Sometimes you need to combine data results together to form more meaningful information. Let's say we wanted to implement one of the examples mentioned earlier, and count the number of users who have accounts that are or are not enabled. How would we approach this?

We could try using a WHERE clause to first filter the results to rows where the enabled column has a value of true, and then use the count function to count the values in the id column (which is equal to the number of rows, we could actually use any column here).

SELECT count(id) FROM users WHERE enabled = true;
 count
-------
     4
(1 row)

This only shows the number of rows where the value of enabled is true though; if we want to know how many rows there are where enabled is false, we have to change our condition to WHERE enabled = false.

What if we want to show the counts for true and false at the same time? What we need is some way to split up the true and false rows into two separate groups and then count the rows in each group.

GROUP BY example

The GROUP BY clause allows us to do exactly that:

SELECT enabled, count(id) FROM users GROUP BY enabled;
 enabled | count
---------+-------
 f       |     1
 t       |     4
(2 rows)

Although we don't need to include enabled in our column list in order to use it in our GROUP BY clause, doing so makes our output more meaningful as we can clearly see the correlation between the count and the values in enabled.

One thing to be aware of when using aggregate functions, is that if you include columns in the column list alongside the function, then those columns must also be included in a GROUP BY clause. For example, the following statement returns an error:

SELECT enabled, full_name, count(id)
       FROM users
       GROUP BY enabled;   -- full_name is not grouped
ERROR:  column "users.full_name" must appear in the GROUP BY clause or be used in an aggregate function

The PostgreSQL documentation says:

When GROUP BY is present, or any aggregate functions are present, it is not valid for the SELECT list expressions to refer to ungrouped columns except within aggregate functions or when the ungrouped column is functionally dependent on the grouped columns, since there would otherwise be more than one possible value to return for an ungrouped column. A functional dependency exists if the grouped columns (or a subset thereof) are the primary key of the table containing the ungrouped column.
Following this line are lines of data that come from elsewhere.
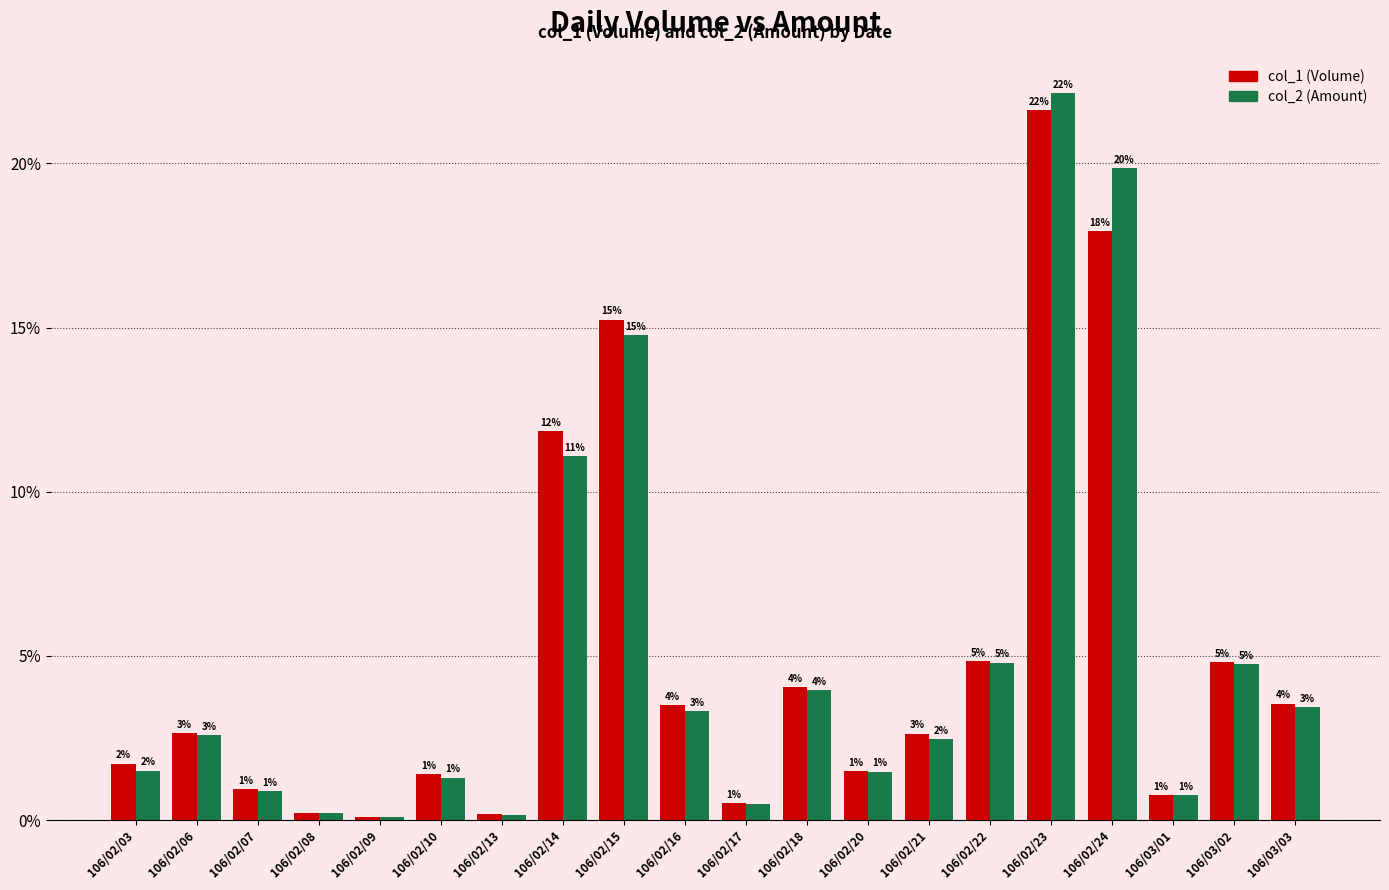

How many bars are there in total?

40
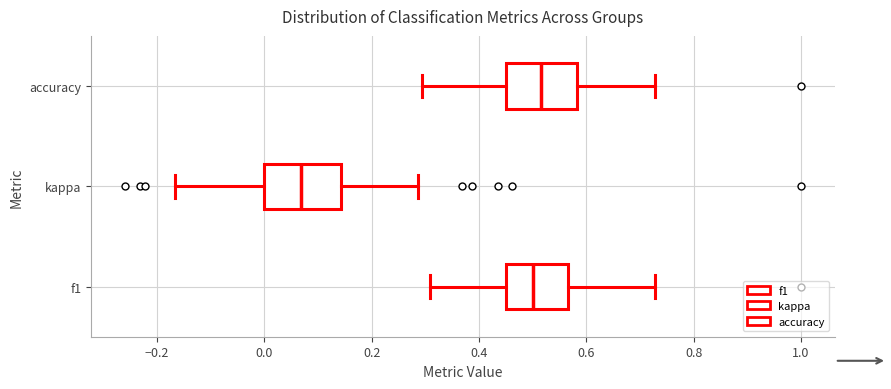

Reading bottom to top, read every box against the x-axis: the position of its median line, the range the box covers, and the ends of its whiskers. The values are not printed on the chart, so give them approximately, as read against the axis.

f1: median 0.50, box 0.46 to 0.56, whiskers 0.30 to 0.72
kappa: median 0.06, box 0.00 to 0.14, whiskers -0.16 to 0.28
accuracy: median 0.52, box 0.46 to 0.58, whiskers 0.30 to 0.72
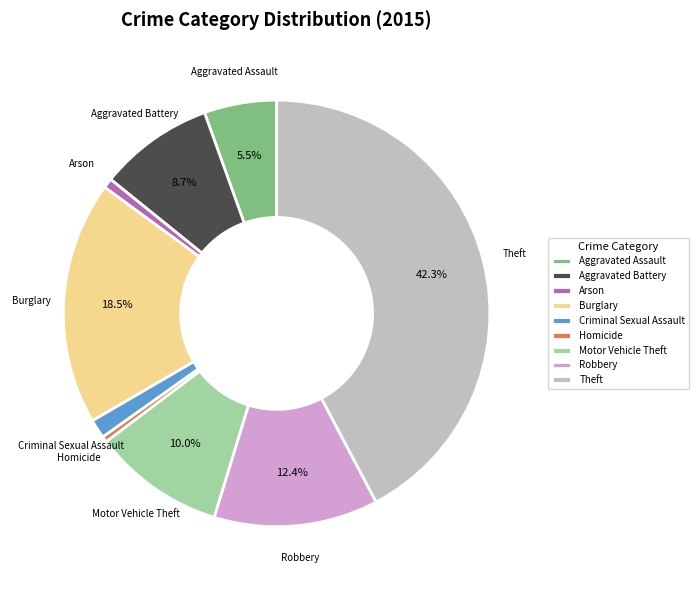

Which has a higher value, Aggravated Assault or Motor Vehicle Theft?

Motor Vehicle Theft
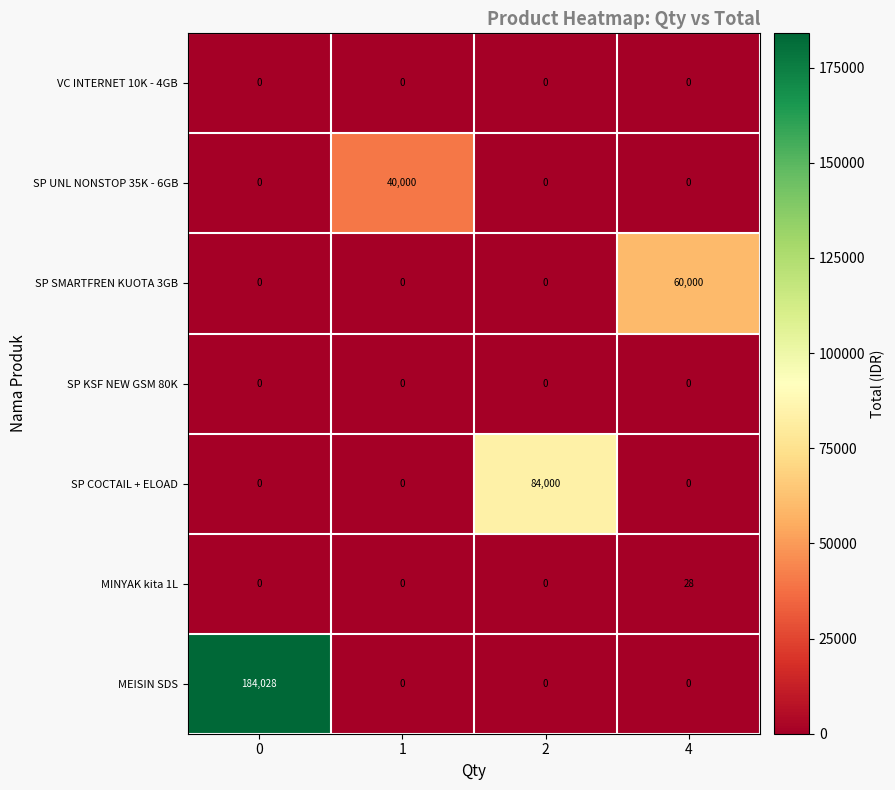

Which series has the largest total across all categories?

MEISIN SDS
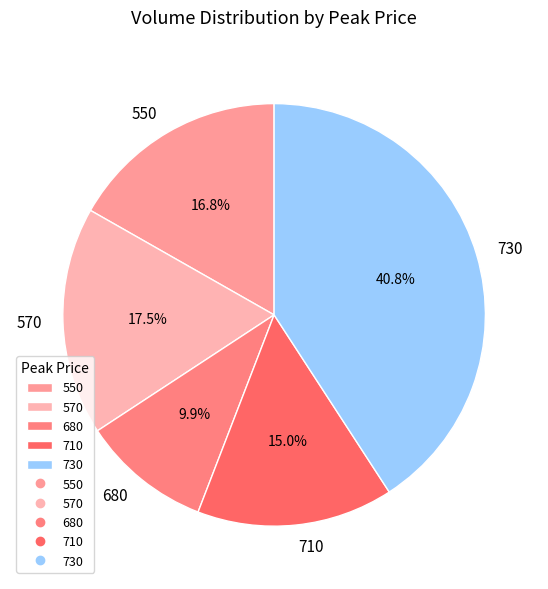

Rank the categories by value from lowest to highest.

680, 710, 550, 570, 730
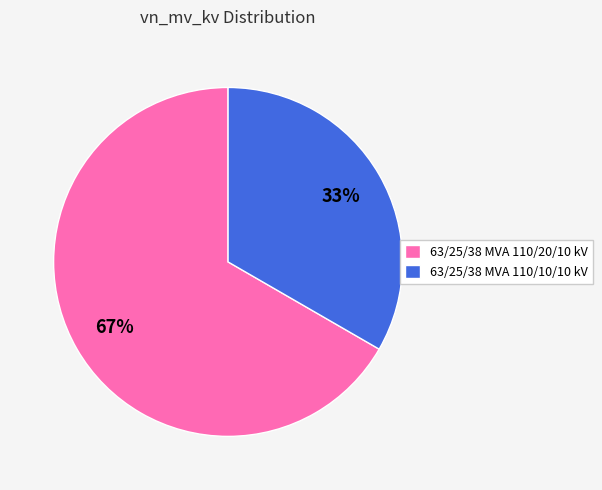

To the nearest percent, what portion does 63/25/38 MVA 110/20/10 kV represent?

67%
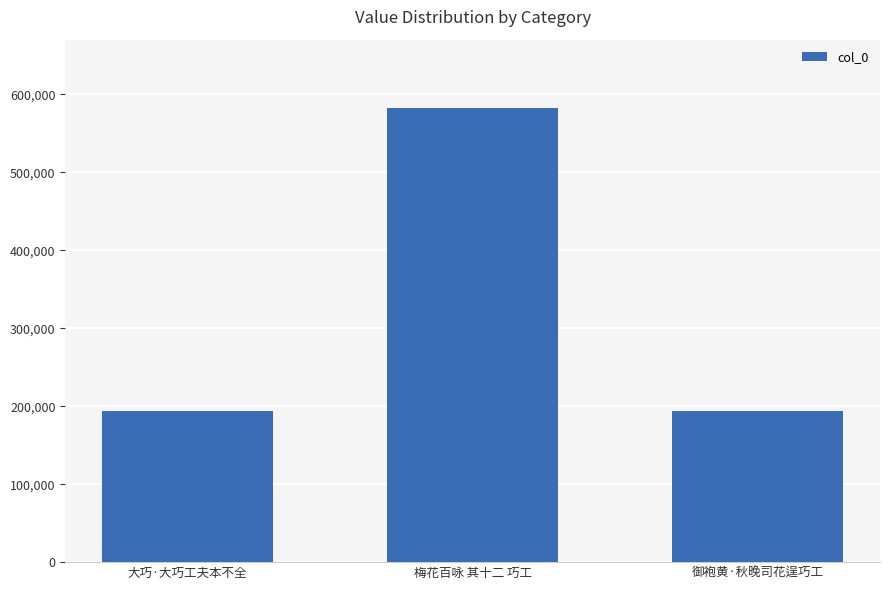

How many data points are less than 193748?

1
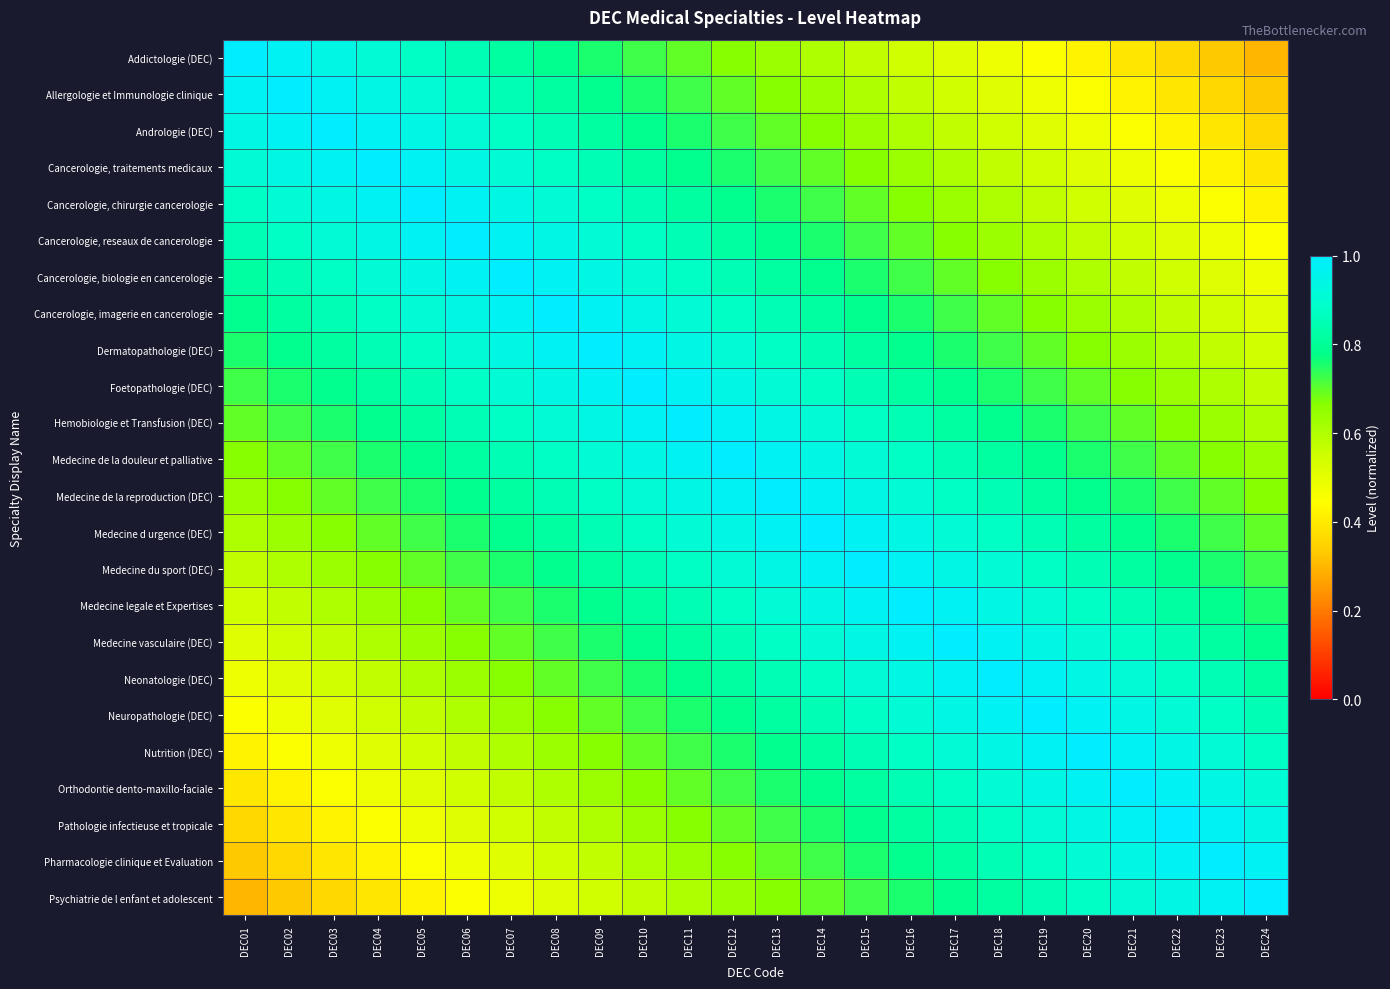

How many distinct data groups are displayed?

24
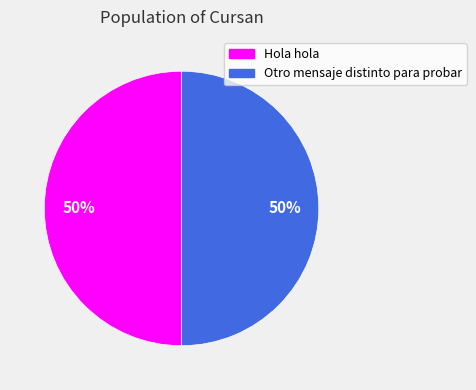

Is it true that Otro mensaje distinto para probar is 50% of the pie?

True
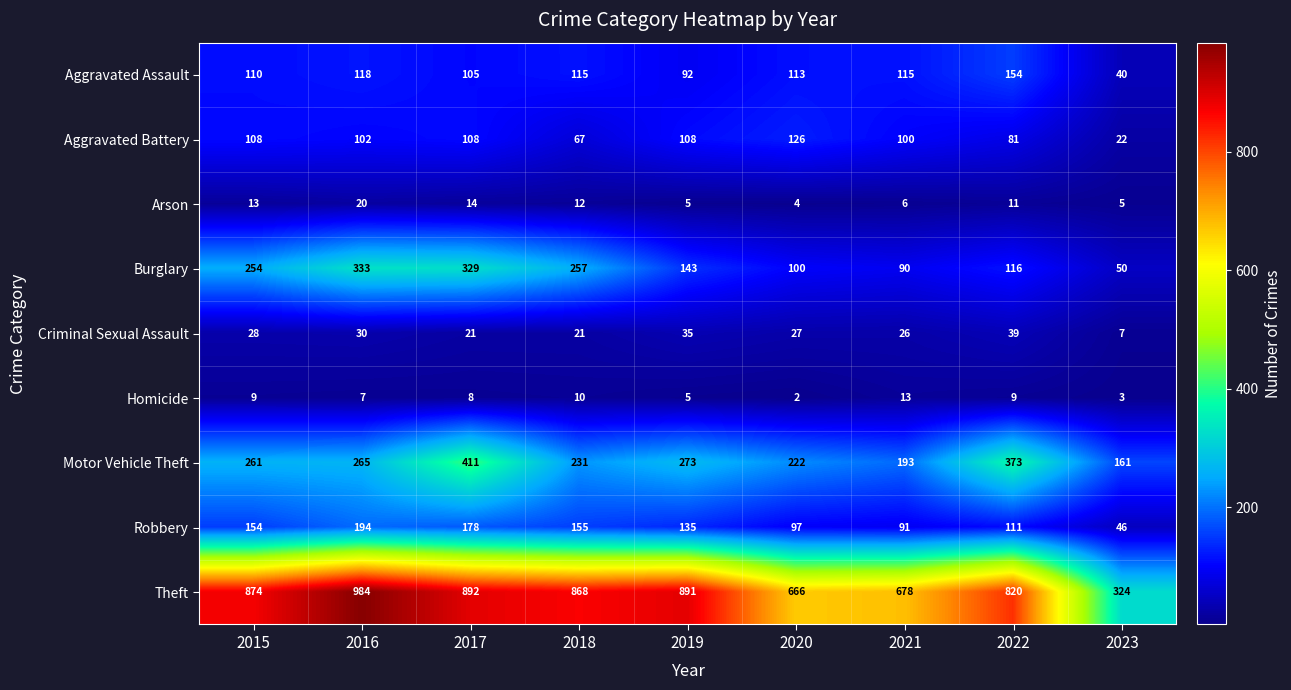

What is the difference between the highest and lowest values at 2017?

884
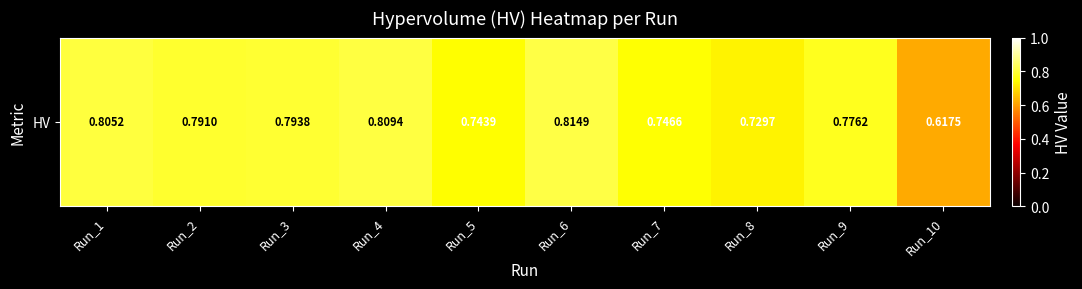

Is it true that the value at Run_7 is 0.3?

False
Of particular interest here is that all of the columns in the select list must either be included in the GROUP BY clause, be the result of an aggregate function, or the GROUP BY clause must be based on the primary key. This requirement ensures that there is a single value for every column in the result set. This rule can be a bit difficult to work with at first. However, practice using GROUP BY will gradually lead to a working understanding.

Ian Austin, a Launch School student, wrote an excellent article on the GROUP BY clause and aggregate functions. If you're having trouble understanding GROUP BY, be sure to read this article - it's worth your time.

Summary

In this chapter we've built on our knowledge of SELECT, and looked at a number of different ways we can make our SELECT queries more flexible and powerful:

  • Returning portions of a dataset using LIMIT and OFFSET
  • Returning unique values using DISTINCT
  • Using SQL functions to work with data in various ways
  • Aggregating data using GROUP BY

Thus far in this book we've looked at a lot of the things that you need to know in order to work with a single table in a database; from creating, altering, or even deleting the table itself, through to adding data and then querying that data in a number of different ways. There's one thing we haven't looked at yet, and that's changing data that already exists in your table.

In the next chapter we'll do exactly that by looking at the UPDATE and DELETE commands that will let us modify existing data in our table.